■ ACTIVITY:
If "nose" shows up in a line of the material, return that line.

■ RECORD SET:
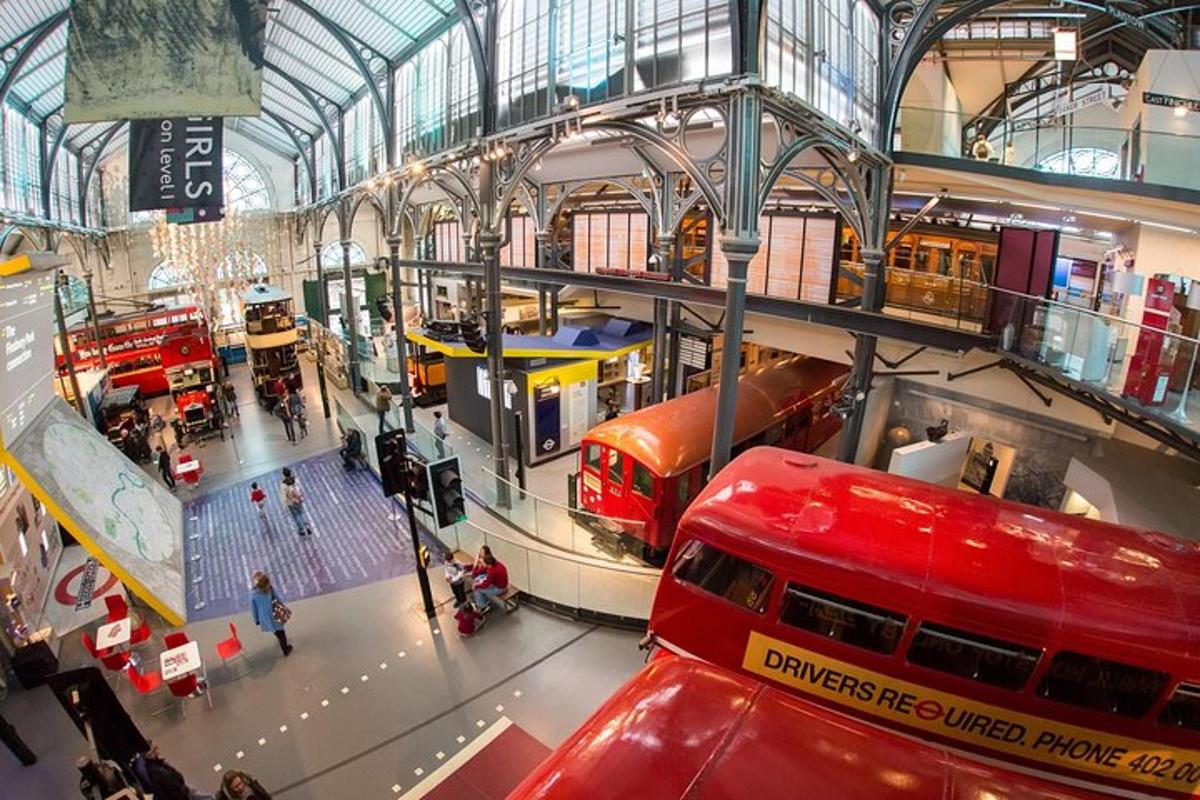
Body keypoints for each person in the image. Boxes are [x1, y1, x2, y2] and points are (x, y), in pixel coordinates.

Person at [132, 741, 213, 800]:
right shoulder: (159, 771)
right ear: (150, 755)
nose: (158, 750)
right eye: (155, 749)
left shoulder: (154, 767)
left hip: (183, 790)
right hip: (185, 794)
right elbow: (175, 790)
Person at [250, 571, 292, 656]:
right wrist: (284, 608)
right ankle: (285, 650)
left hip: (265, 618)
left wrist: (256, 620)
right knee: (281, 633)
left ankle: (278, 637)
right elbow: (278, 599)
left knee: (275, 631)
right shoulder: (270, 589)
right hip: (275, 614)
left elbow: (254, 609)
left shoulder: (253, 594)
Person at [471, 545, 509, 613]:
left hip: (500, 588)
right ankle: (483, 601)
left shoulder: (492, 571)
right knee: (478, 581)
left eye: (483, 563)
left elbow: (486, 584)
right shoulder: (498, 564)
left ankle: (483, 606)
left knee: (477, 588)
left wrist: (476, 585)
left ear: (488, 564)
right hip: (501, 584)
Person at [280, 468, 313, 536]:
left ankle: (301, 530)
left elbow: (284, 496)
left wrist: (284, 505)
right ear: (290, 473)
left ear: (284, 475)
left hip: (291, 502)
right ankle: (307, 526)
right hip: (298, 499)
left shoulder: (283, 484)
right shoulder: (295, 479)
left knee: (296, 516)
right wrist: (301, 496)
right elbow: (300, 488)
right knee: (302, 513)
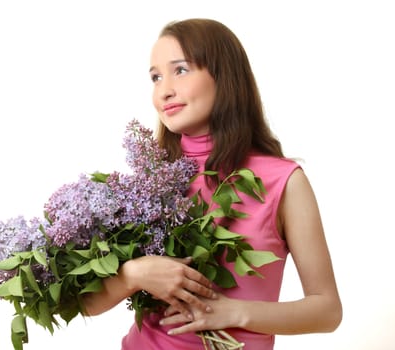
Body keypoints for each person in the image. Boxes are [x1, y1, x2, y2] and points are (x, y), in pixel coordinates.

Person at [82, 18, 342, 349]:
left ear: (223, 75)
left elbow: (327, 310)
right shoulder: (154, 180)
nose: (164, 90)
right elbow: (86, 304)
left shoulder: (284, 182)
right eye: (155, 77)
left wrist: (234, 313)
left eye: (180, 70)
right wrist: (134, 275)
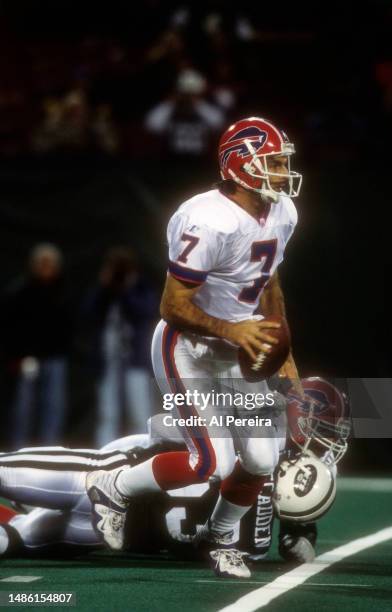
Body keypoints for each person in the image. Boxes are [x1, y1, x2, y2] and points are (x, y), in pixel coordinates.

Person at [86, 116, 303, 578]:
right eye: (274, 163)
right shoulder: (205, 217)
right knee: (210, 461)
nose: (284, 172)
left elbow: (269, 282)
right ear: (240, 166)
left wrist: (283, 354)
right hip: (186, 344)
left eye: (284, 162)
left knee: (262, 458)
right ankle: (114, 484)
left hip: (238, 343)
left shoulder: (283, 210)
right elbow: (171, 306)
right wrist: (234, 331)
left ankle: (221, 537)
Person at [0, 378, 350, 561]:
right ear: (299, 417)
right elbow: (165, 426)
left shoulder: (267, 474)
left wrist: (298, 528)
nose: (324, 448)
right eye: (323, 432)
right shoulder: (248, 431)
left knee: (12, 538)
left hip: (123, 530)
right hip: (105, 476)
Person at [82, 247, 158, 444]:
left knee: (140, 412)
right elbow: (88, 313)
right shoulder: (104, 291)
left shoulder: (141, 287)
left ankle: (143, 450)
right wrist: (104, 286)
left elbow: (146, 311)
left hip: (135, 359)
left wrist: (126, 290)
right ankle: (103, 453)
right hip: (108, 358)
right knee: (107, 412)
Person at [1, 244, 73, 447]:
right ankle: (19, 449)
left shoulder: (63, 292)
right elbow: (10, 326)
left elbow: (68, 325)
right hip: (28, 358)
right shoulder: (19, 292)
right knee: (24, 405)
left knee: (53, 405)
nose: (45, 268)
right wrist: (16, 356)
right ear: (33, 265)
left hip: (55, 358)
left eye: (49, 264)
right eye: (42, 263)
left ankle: (51, 449)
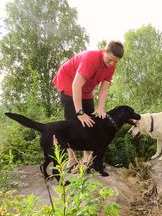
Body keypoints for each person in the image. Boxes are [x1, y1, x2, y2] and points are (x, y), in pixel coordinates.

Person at [53, 40, 124, 168]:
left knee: (92, 121)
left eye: (115, 61)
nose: (112, 64)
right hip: (69, 84)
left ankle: (87, 159)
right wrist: (79, 113)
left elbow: (104, 88)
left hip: (86, 89)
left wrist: (101, 108)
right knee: (73, 123)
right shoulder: (90, 59)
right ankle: (72, 161)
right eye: (110, 59)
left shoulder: (111, 66)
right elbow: (76, 85)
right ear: (104, 51)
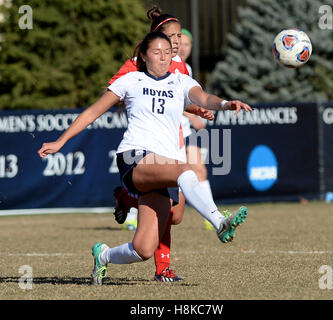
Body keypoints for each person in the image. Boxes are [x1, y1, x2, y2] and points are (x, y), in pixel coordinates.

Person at [37, 31, 252, 285]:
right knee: (186, 169)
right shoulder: (131, 81)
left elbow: (204, 98)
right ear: (143, 55)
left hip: (163, 167)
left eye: (167, 52)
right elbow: (93, 112)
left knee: (143, 249)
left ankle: (103, 255)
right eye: (156, 52)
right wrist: (61, 141)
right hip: (134, 157)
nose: (163, 57)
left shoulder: (181, 81)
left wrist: (226, 104)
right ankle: (219, 222)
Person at [109, 6, 213, 282]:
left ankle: (127, 198)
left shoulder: (184, 67)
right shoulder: (139, 64)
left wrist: (196, 110)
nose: (177, 41)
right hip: (149, 146)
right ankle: (163, 268)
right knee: (172, 201)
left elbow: (182, 99)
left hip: (174, 141)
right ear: (157, 41)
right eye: (171, 36)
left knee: (176, 216)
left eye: (179, 36)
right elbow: (121, 90)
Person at [178, 28, 217, 230]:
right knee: (157, 179)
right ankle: (131, 212)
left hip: (185, 131)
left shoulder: (188, 69)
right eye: (180, 42)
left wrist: (195, 114)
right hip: (167, 132)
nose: (183, 48)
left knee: (199, 169)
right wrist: (192, 115)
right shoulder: (166, 67)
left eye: (187, 44)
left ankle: (212, 215)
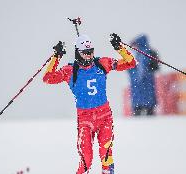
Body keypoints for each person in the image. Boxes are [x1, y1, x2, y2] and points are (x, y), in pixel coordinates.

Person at [43, 33, 137, 174]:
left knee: (106, 154)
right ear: (78, 53)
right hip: (85, 120)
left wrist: (119, 47)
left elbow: (131, 63)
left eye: (91, 51)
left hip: (105, 117)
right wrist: (56, 57)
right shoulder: (70, 71)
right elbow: (48, 78)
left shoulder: (102, 63)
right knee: (86, 160)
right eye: (85, 53)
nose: (89, 55)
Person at [127, 34, 160, 116]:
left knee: (142, 108)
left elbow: (155, 67)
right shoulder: (140, 54)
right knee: (147, 106)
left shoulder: (147, 53)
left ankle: (144, 110)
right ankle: (147, 110)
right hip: (144, 85)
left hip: (143, 85)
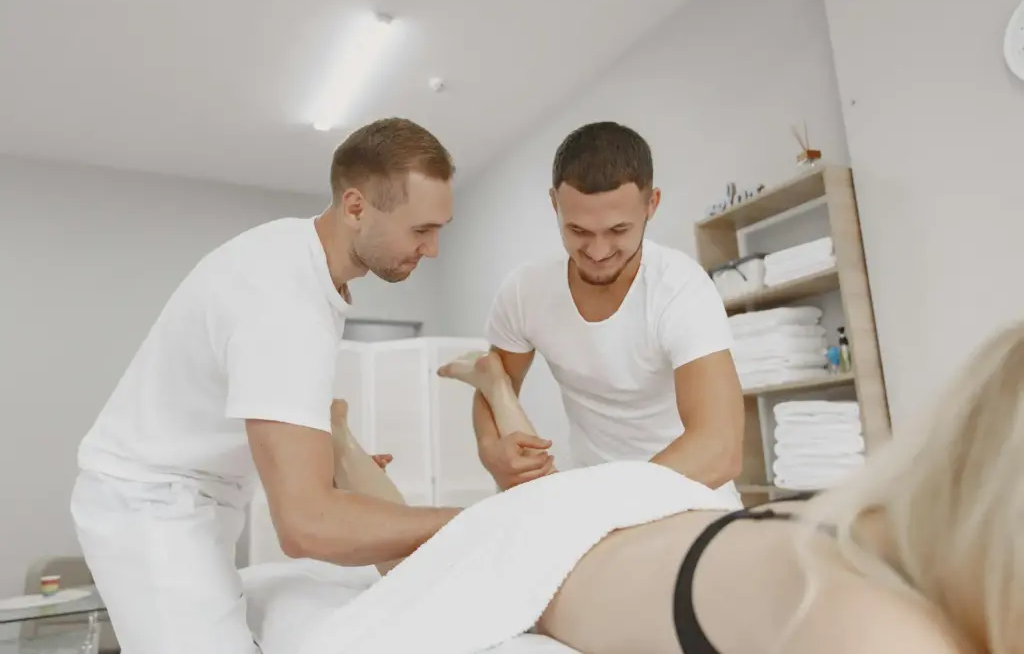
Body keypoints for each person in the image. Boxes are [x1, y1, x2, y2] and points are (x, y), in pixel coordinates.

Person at [69, 117, 464, 654]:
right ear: (355, 207)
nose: (434, 249)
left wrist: (332, 453)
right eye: (422, 230)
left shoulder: (303, 262)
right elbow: (305, 527)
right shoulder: (284, 303)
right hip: (149, 504)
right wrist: (473, 522)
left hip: (200, 497)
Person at [429, 323, 1023, 653]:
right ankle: (348, 443)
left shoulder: (906, 536)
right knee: (418, 562)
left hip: (647, 523)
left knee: (544, 492)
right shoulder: (883, 628)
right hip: (557, 556)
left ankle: (497, 388)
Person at [473, 121, 745, 496]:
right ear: (554, 204)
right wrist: (491, 450)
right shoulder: (524, 292)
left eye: (618, 231)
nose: (598, 252)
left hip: (692, 491)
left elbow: (719, 449)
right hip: (598, 502)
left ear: (652, 204)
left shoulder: (680, 288)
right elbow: (495, 383)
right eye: (579, 232)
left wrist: (605, 503)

■ EXPECTED ANSWER:
nose: (158, 750)
nose: (164, 90)
nose: (284, 172)
nose: (324, 448)
nose: (45, 268)
nose: (112, 64)
nose: (163, 57)
nose: (177, 41)
nose: (183, 48)
nose: (89, 55)
nose: (434, 249)
nose: (598, 252)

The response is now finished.